■ **PASSAGE TO READ**
★ ★ ★ ★ ★ ★ ★

# hyla leucophyllata



## knighty (Feb 27, 2008)

Hi peeps, saw this pic and have fallen in love with these little guys!

would a pair be ok in a exo terra 12x12x18 viv? i know they dont get over 2 inches, would they find food, guesing FF, Pin head Crickets.

Will they benefit from U.V?, my red eyes thrive under it.

does any one know were i can get them, and if they are hard to keep?

any info would be fab.

hyla-leucophyllata - Clown tree fog


----------



## KJ Exotics (Jun 16, 2007)

knighty said:


> does any one know were i can get them,


Maybe the same place you got the pic from:
http://dartfrog.co.uk/images/frogs/otherfrogs/hyla-leucophyllata.jpg

:bash:


----------



## knighty (Feb 27, 2008)

thanks, got pic from image search on google.

what about waxy monkey frogs?


----------



## derekthefrog=] (Mar 25, 2008)

iv'e heard there quite hard to look after but correct me if im wrong.........
there expensive too lol: victory:
and with the clown tree frogs i think the need the same care as a red eye tree frog again correct me if im wrong


----------



## mad4frogs (Aug 8, 2006)

Hi, ive got some  










Here comes the dissapointing bit... The frog that is in the pic is a male. the females are peach/cream coloured like the one pictured. 
Males are very rare as many of the clutches laid are females so youll most definitly not be getting this bright coloured frog.

I bought some of dartfrog few years back and he said that they would change colour as they got older to the bright colours and im still waiting! I then read up and found out that it is rare to get males so out of all 8 i had all females  still they are lovely frogs. They are the same amount of care as a redeye treefrog. 

That size would be fine, the max size for an adult is about 1" (yes very tiny frogs)

oh and they had a name change (i think last year) to Dendrophous Leucophyllata )


----------



## derekthefrog=] (Mar 25, 2008)

YAY i was right for once lol jk : victory: they look like really nice frogs


----------



## Hedgewitch (Feb 12, 2008)

Still very pretty frogs.

So are they parthenogenic? or just predisposed to all female clutches?


----------

★ ★ ★ ★ ★ ★ ★

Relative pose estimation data
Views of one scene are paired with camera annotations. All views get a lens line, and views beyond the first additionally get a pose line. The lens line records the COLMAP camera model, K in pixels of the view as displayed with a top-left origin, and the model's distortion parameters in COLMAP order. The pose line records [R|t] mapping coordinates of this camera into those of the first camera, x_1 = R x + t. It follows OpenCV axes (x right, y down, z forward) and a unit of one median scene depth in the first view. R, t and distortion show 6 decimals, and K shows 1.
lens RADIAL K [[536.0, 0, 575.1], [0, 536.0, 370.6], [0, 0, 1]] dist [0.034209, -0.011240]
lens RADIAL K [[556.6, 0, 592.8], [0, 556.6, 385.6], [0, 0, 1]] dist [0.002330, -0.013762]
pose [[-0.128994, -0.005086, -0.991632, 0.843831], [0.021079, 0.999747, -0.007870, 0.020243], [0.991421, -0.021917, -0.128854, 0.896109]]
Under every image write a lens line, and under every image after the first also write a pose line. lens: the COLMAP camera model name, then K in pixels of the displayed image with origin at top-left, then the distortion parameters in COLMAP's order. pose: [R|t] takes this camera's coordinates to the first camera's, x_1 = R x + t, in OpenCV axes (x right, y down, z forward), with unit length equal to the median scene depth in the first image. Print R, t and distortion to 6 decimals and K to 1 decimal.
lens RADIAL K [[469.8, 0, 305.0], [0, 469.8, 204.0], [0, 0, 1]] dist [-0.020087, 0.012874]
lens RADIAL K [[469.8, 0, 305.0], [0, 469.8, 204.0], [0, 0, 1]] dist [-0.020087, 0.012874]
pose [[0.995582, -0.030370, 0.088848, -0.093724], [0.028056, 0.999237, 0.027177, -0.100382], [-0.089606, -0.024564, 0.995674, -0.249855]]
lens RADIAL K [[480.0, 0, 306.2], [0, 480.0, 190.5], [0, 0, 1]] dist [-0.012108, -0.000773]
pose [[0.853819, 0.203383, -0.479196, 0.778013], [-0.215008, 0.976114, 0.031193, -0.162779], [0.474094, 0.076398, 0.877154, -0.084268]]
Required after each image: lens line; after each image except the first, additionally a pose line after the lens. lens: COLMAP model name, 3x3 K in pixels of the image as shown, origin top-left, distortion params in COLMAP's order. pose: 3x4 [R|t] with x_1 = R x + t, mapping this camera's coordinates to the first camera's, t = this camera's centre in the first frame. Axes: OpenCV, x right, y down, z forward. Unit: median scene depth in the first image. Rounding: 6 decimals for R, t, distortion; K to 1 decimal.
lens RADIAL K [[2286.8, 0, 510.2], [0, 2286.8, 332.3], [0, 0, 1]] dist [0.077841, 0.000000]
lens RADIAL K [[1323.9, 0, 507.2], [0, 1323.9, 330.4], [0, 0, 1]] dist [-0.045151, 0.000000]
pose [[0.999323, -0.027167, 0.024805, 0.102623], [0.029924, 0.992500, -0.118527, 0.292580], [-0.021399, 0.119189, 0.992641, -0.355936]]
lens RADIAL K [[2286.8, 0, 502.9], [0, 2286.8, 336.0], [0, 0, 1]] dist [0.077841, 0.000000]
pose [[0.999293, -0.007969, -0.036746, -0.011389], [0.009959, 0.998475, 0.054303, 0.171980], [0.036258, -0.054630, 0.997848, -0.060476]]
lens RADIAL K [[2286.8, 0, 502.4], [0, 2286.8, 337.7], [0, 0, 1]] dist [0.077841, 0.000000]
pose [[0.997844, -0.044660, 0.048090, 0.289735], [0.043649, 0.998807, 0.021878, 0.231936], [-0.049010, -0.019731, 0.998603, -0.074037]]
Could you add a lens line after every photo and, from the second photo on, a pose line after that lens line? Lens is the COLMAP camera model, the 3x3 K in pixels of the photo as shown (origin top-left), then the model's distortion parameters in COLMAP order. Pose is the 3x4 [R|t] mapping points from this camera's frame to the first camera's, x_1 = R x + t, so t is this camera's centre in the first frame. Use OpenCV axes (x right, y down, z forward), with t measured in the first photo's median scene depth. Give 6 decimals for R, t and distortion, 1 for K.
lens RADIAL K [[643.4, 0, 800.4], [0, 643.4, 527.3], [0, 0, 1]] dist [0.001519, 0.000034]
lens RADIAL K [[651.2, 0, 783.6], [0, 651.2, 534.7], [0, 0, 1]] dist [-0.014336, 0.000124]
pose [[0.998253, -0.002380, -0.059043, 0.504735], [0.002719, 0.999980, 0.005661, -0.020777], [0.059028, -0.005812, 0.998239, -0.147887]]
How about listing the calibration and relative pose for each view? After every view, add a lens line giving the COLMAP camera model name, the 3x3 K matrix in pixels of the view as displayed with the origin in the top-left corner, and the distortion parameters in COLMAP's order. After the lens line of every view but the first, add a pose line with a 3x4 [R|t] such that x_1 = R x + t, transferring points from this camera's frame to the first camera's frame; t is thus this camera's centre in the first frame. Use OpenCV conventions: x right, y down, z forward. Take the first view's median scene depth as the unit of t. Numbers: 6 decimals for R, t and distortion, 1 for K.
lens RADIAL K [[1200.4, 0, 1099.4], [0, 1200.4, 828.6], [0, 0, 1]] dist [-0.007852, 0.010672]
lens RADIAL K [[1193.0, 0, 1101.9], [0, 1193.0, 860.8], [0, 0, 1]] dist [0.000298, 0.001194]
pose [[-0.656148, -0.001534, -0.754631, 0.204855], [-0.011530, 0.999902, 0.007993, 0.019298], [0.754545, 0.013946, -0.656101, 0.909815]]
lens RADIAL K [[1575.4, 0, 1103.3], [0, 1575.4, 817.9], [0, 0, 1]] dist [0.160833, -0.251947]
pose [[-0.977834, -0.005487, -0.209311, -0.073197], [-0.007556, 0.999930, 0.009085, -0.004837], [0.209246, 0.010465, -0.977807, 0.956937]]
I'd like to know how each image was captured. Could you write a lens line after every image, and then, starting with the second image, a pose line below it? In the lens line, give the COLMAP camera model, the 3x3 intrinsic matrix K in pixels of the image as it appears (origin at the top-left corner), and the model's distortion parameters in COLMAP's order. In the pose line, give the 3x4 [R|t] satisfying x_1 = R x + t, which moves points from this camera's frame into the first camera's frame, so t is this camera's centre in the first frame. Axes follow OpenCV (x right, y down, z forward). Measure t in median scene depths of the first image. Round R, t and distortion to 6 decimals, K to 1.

★ ★ ★ ★ ★ ★ ★

■ **TASK A**
From the clown tree frog thread, copy the passage that begins with the words "Maybe the same" and ends with the words "search on google.".
■ **TASK B**
Turn the lines of the records that start at the line containing "Could you add" and end at the line containing "-0.005812, 0.998239, -0.147887]]" into a numbered list, skipping any blank lines.

■ **WORKED SOLUTION A**
Maybe the same place you got the pic from:
http://dartfrog.co.uk/images/frogs/otherfrogs/hyla-leucophyllata.jpg

:bash:


----------



## knighty (Feb 27, 2008)

thanks, got pic from image search on google.

■ **WORKED SOLUTION B**
1. Could you add a lens line after every photo and, from the second photo on, a pose line after that lens line? Lens is the COLMAP camera model, the 3x3 K in pixels of the photo as shown (origin top-left), then the model's distortion parameters in COLMAP order. Pose is the 3x4 [R|t] mapping points from this camera's frame to the first camera's, x_1 = R x + t, so t is this camera's centre in the first frame. Use OpenCV axes (x right, y down, z forward), with t measured in the first photo's median scene depth. Give 6 decimals for R, t and distortion, 1 for K.
2. lens RADIAL K [[643.4, 0, 800.4], [0, 643.4, 527.3], [0, 0, 1]] dist [0.001519, 0.000034]
3. lens RADIAL K [[651.2, 0, 783.6], [0, 651.2, 534.7], [0, 0, 1]] dist [-0.014336, 0.000124]
4. pose [[0.998253, -0.002380, -0.059043, 0.504735], [0.002719, 0.999980, 0.005661, -0.020777], [0.059028, -0.005812, 0.998239, -0.147887]]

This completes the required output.